* Problem description
What is needed here is an exact reprint of every record below.
─── Given records ───
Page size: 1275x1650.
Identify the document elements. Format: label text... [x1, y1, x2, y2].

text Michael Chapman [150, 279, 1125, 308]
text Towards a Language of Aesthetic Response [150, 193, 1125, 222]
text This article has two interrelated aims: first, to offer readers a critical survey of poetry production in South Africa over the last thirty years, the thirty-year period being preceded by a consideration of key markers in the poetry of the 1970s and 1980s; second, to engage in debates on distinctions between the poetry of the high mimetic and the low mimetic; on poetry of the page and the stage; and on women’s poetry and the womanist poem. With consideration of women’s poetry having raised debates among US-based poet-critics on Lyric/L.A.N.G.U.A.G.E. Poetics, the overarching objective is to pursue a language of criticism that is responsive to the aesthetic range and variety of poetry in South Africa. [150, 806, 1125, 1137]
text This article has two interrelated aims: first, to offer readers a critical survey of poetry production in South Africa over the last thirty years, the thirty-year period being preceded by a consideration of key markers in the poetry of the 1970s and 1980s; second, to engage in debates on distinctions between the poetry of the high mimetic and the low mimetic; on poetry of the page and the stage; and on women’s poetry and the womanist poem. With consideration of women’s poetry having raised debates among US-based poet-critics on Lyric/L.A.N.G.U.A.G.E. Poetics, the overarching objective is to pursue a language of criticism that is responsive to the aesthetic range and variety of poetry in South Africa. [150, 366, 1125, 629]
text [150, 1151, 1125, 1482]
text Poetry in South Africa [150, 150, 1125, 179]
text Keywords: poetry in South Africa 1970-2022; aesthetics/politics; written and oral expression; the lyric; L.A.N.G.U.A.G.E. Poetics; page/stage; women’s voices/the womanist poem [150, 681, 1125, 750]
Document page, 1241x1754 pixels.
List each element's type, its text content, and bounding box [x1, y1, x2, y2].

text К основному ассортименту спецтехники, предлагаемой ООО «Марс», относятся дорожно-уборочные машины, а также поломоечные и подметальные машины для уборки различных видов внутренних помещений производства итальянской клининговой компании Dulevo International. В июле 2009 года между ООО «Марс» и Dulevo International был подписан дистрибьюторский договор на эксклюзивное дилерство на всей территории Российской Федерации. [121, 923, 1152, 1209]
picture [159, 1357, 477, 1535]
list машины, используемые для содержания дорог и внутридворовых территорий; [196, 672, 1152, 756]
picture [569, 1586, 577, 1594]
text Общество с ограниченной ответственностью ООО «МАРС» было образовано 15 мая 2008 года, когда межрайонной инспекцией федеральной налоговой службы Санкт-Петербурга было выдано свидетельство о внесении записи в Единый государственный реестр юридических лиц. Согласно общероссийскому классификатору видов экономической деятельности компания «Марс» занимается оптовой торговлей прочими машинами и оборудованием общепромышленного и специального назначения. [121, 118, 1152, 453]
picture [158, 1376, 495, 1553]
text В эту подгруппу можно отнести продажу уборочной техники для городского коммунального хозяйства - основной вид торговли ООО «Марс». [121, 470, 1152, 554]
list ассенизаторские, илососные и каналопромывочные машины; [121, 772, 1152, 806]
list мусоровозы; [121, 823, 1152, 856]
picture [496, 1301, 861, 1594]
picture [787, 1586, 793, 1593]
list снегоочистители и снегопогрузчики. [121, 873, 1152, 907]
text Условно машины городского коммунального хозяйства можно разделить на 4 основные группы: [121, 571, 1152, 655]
───
* Answer to the exercise
Page size: 1275x1650.
Identify the document elements. Format: label text... [x1, y1, x2, y2].

text Michael Chapman [150, 279, 1125, 308]
text Towards a Language of Aesthetic Response [150, 193, 1125, 222]
text This article has two interrelated aims: first, to offer readers a critical survey of poetry production in South Africa over the last thirty years, the thirty-year period being preceded by a consideration of key markers in the poetry of the 1970s and 1980s; second, to engage in debates on distinctions between the poetry of the high mimetic and the low mimetic; on poetry of the page and the stage; and on women’s poetry and the womanist poem. With consideration of women’s poetry having raised debates among US-based poet-critics on Lyric/L.A.N.G.U.A.G.E. Poetics, the overarching objective is to pursue a language of criticism that is responsive to the aesthetic range and variety of poetry in South Africa. [150, 806, 1125, 1137]
text This article has two interrelated aims: first, to offer readers a critical survey of poetry production in South Africa over the last thirty years, the thirty-year period being preceded by a consideration of key markers in the poetry of the 1970s and 1980s; second, to engage in debates on distinctions between the poetry of the high mimetic and the low mimetic; on poetry of the page and the stage; and on women’s poetry and the womanist poem. With consideration of women’s poetry having raised debates among US-based poet-critics on Lyric/L.A.N.G.U.A.G.E. Poetics, the overarching objective is to pursue a language of criticism that is responsive to the aesthetic range and variety of poetry in South Africa. [150, 366, 1125, 629]
text [150, 1151, 1125, 1482]
text Poetry in South Africa [150, 150, 1125, 179]
text Keywords: poetry in South Africa 1970-2022; aesthetics/politics; written and oral expression; the lyric; L.A.N.G.U.A.G.E. Poetics; page/stage; women’s voices/the womanist poem [150, 681, 1125, 750]
Document page, 1241x1754 pixels.
List each element's type, its text content, and bounding box [x1, y1, x2, y2].

text К основному ассортименту спецтехники, предлагаемой ООО «Марс», относятся дорожно-уборочные машины, а также поломоечные и подметальные машины для уборки различных видов внутренних помещений производства итальянской клининговой компании Dulevo International. В июле 2009 года между ООО «Марс» и Dulevo International был подписан дистрибьюторский договор на эксклюзивное дилерство на всей территории Российской Федерации. [121, 923, 1152, 1209]
picture [159, 1357, 477, 1535]
list машины, используемые для содержания дорог и внутридворовых территорий; [196, 672, 1152, 756]
picture [569, 1586, 577, 1594]
text Общество с ограниченной ответственностью ООО «МАРС» было образовано 15 мая 2008 года, когда межрайонной инспекцией федеральной налоговой службы Санкт-Петербурга было выдано свидетельство о внесении записи в Единый государственный реестр юридических лиц. Согласно общероссийскому классификатору видов экономической деятельности компания «Марс» занимается оптовой торговлей прочими машинами и оборудованием общепромышленного и специального назначения. [121, 118, 1152, 453]
picture [158, 1376, 495, 1553]
text В эту подгруппу можно отнести продажу уборочной техники для городского коммунального хозяйства - основной вид торговли ООО «Марс». [121, 470, 1152, 554]
list ассенизаторские, илососные и каналопромывочные машины; [121, 772, 1152, 806]
list мусоровозы; [121, 823, 1152, 856]
picture [496, 1301, 861, 1594]
picture [787, 1586, 793, 1593]
list снегоочистители и снегопогрузчики. [121, 873, 1152, 907]
text Условно машины городского коммунального хозяйства можно разделить на 4 основные группы: [121, 571, 1152, 655]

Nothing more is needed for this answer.